There was one disruption, by a few Paulista alternates, who unfurled a pink banner.  They were drowned out by "USA, USA."

Outside the barricades, the demonstrators, except for 3 or 4 scruffy guys who'd time-traveled from 1968, were Ron Paul supporters.  These numbered about twenty.  Literally thousands of heavily armed police and National Guard troops massed outside the convention complex, on bikes, on horses, on foot, parading, standing in line, sometimes milling around blocking traffic.  They must have set a Guinness world record for the ratio of police to protestors.  The other Book of World Records contender at the convention was the vile food and pathetic selection offered by the Forum.

***

Don't expect the campaign to stray from the economy.  Jack Cashill speculated here a few days ago about Romney confronting O during a debate about the President's shadowy past.  Mitt is not going anywhere near the subject.  

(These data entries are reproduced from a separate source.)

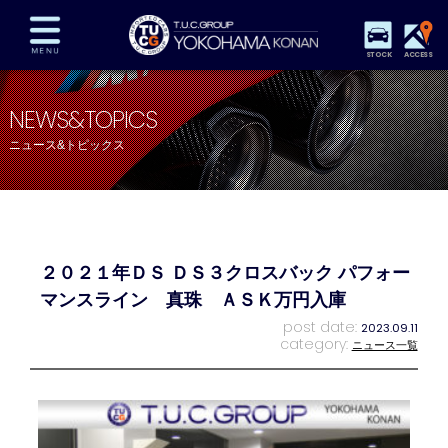
STOCK
ACCESS
在庫車両情報
保証&サービス
パーツリスト
NEWS&TOPICS
TUCとは？
店舗情報
アクセスマップ
ニュース&トピックス
全国納車
特別作業
注文販売
自動車保険
買取査定
スタッフ紹介
リクルート
お問い合わせ
会社概要
２０２１年ＤＳ ＤＳ３クロスバック パフォー
プライバシーポリシー
スタッフblog
納車blog
マンスライン 真珠 ＡＳＫ万円入庫
post date:
2023.09.11
category:
ニュース一覧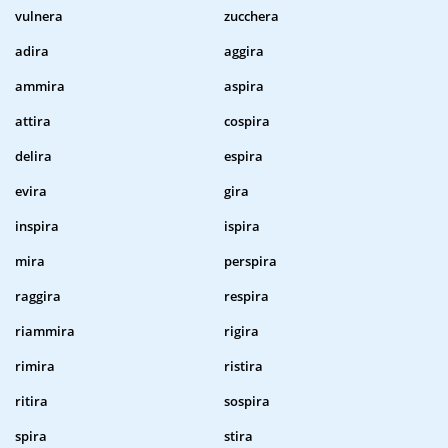
vulnera
zucchera
adira
aggira
ammira
aspira
attira
cospira
delira
espira
evira
gira
inspira
ispira
mira
perspira
raggira
respira
riammira
rigira
rimira
ristira
ritira
sospira
spira
stira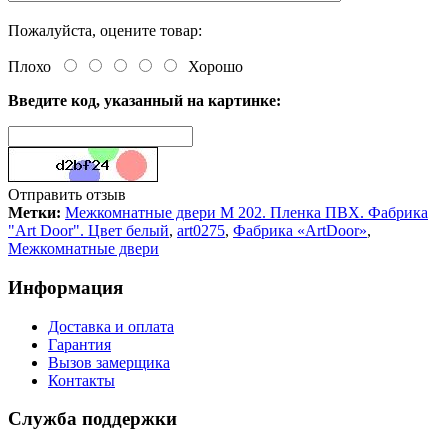
Пожалуйста, оцените товар:
Плохо
Хорошо
Введите код, указанный на картинке:
Отправить отзыв
Метки:
Межкомнатные двери M 202. Пленка ПВХ. Фабрика
"Art Door". Цвет белый
,
art0275
,
Фабрика «ArtDoor»
,
Межкомнатные двери
Информация
Доставка и оплата
Гарантия
Вызов замерщика
Контакты
Служба поддержки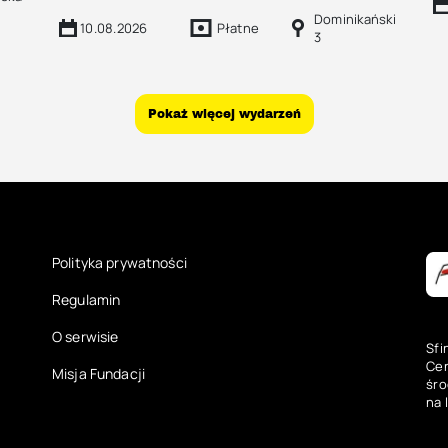
Dominikański
10.08.2026
Płatne
3
Pokaż więcej wydarzeń
Polityka prywatności
Regulamin
O serwisie
Sfi
Cen
Misja Fundacji
śro
na 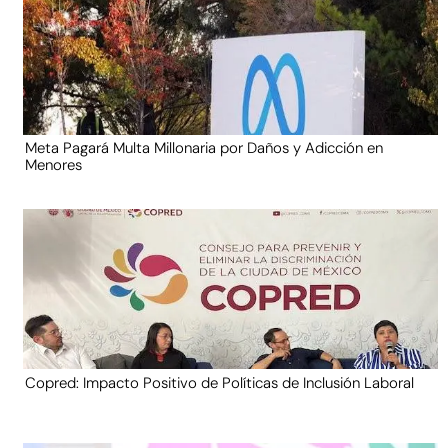
Meta Pagará Multa Millonaria por Daños y Adicción en
Menores
Copred: Impacto Positivo de Políticas de Inclusión Laboral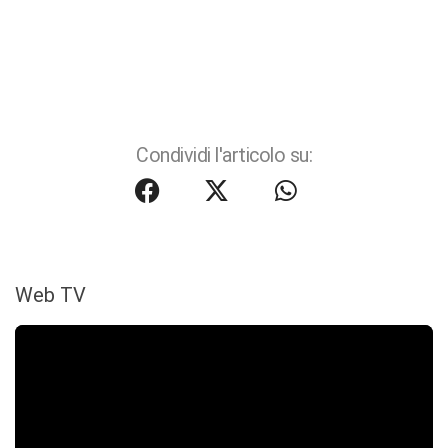
Condividi l'articolo su:
Web TV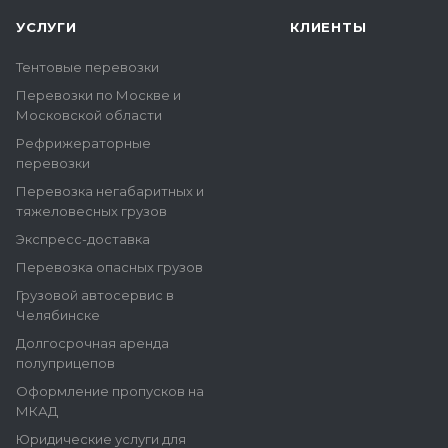
УСЛУГИ
КЛИЕНТЫ
Тентовые перевозки
Перевозки по Москве и
Московской области
Рефрижераторные
перевозки
Перевозка негабаритных и
тяжеловесных грузов
Экспресс-доставка
Перевозка опасных грузов
Грузовой автосервис в
Челябинске
Долгосрочная аренда
полуприцепов
Оформление пропусков на
МКАД
Юридические услуги для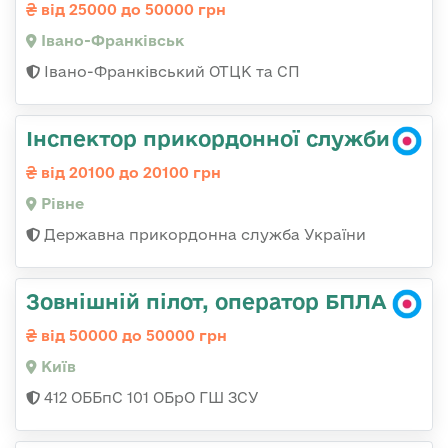
від 25000 до 50000 грн
Івано-Франківськ
Івано-Франківський ОТЦК та СП
Інспектор прикордонної служби
від 20100 до 20100 грн
Рівне
Державна прикордонна служба України
Зовнішній пілот, оператор БПЛА
від 50000 до 50000 грн
Київ
412 ОББпС 101 ОБрО ГШ ЗСУ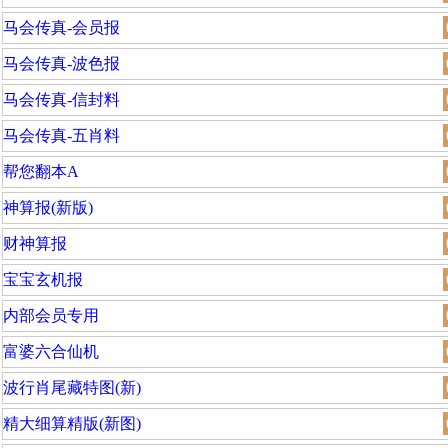
马会传真-会员报
马会传真-波色报
马会传真-信封料
马会传真-五肖料
帮您翻本A
神算报(新版)
财神算报
宝宝玄机报
内部会员专用
富婆六合仙机
波行肖尾藏特图(新)
精大细算精版(新图)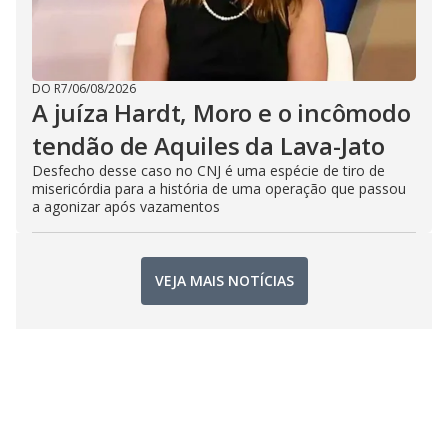
DO R7
/
06/08/2026
A juíza Hardt, Moro e o incômodo
tendão de Aquiles da Lava-Jato
Desfecho desse caso no CNJ é uma espécie de tiro de
misericórdia para a história de uma operação que passou
a agonizar após vazamentos
VEJA MAIS NOTÍCIAS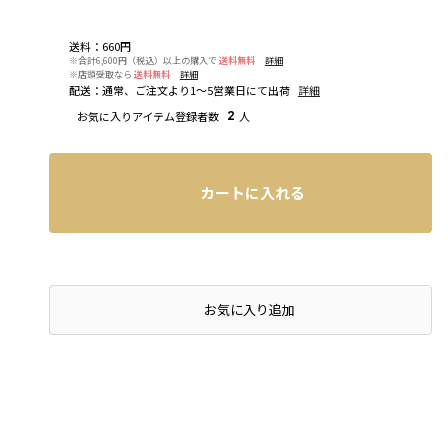
送料
：
660円
※合計6,600円（税込）以上の購入で
送料無料
詳細
※店頭受取なら
送料無料
詳細
配送
：
通常、ご注文より1～5営業日にて出荷
詳細
お気に入りアイテム登録者数
2
人
カートに入れる
店頭在庫を確認する
お気に入り追加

Solyndra will be mentioned, but not Fast and Furious.  You're not going to hear much about the Constitution, and there will be no mention of abortion, gay marriage, illegal immigration, or Islamic fundamentalism.  The policy of the federal government that probably claims the most victims, Affirmative Action, is completely off the table.

Romney will even tread lightly about Obamacare.  The President will be rapped for robbing seniors, taking $713 billion from Medicare to fund O-Care, and for imposing what the Chief Justice has declared to be a massive new tax.  Obamacare will be represented as something that harms small businesses, tout court.

There will be a relentless focus on the economy.  Expect to hear over and over about our 42 weeks of over 8% unemployment, and the 23 million unemployed.

Obama will essentially be indicted as a bad manager who needs to be replaced

Let's hope this is right formula, and that Republicans will be able to get their message across to an electorate schooled by the media, the film industry, and the public schools to loathe the rich and to believe that wealth comes from exploitation of the poor.

Jeff Lipkes attended the RNC as an accredited correspondent for American Thinker.